→ **Action item**
The expected output is every line of the data exactly as shown, minus the images.

>>>>

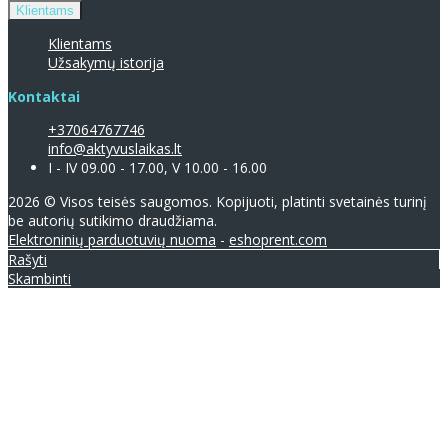
Klientams
Klientams
Užsakymų istorija
Kontaktai
+37064767746
info@aktyvuslaikas.lt
I - IV 09.00 - 17.00, V 10.00 - 16.00
2026 © Visos teisės saugomos. Kopijuoti, platinti svetainės turinį
be autorių sutikimo draudžiama.
Elektroninių parduotuvių nuoma
-
eshoprent.com
Rašyti
Skambinti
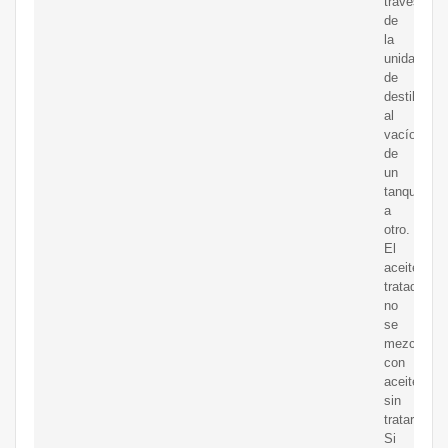
través
de
la
unidad
de
destilación
al
vacío
de
un
tanque
a
otro.
El
aceite
tratado
no
se
mezcla
con
aceite
sin
tratar.
Si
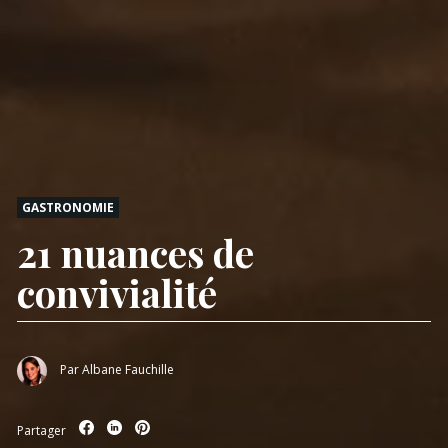
GASTRONOMIE
21 nuances de
convivialité
Par
Albane Fauchille
Partager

<<<<

→ **Solution for this exercise**
Klientams
Klientams
Užsakymų istorija
Kontaktai
+37064767746
info@aktyvuslaikas.lt
I - IV 09.00 - 17.00, V 10.00 - 16.00
2026 © Visos teisės saugomos. Kopijuoti, platinti svetainės turinį
be autorių sutikimo draudžiama.
Elektroninių parduotuvių nuoma
-
eshoprent.com
Rašyti
Skambinti
través
de
la
unidad
de
destilación
al
vacío
de
un
tanque
a
otro.
El
aceite
tratado
no
se
mezcla
con
aceite
sin
tratar.
Si
GASTRONOMIE
21 nuances de
convivialité
Par
Albane Fauchille
Partager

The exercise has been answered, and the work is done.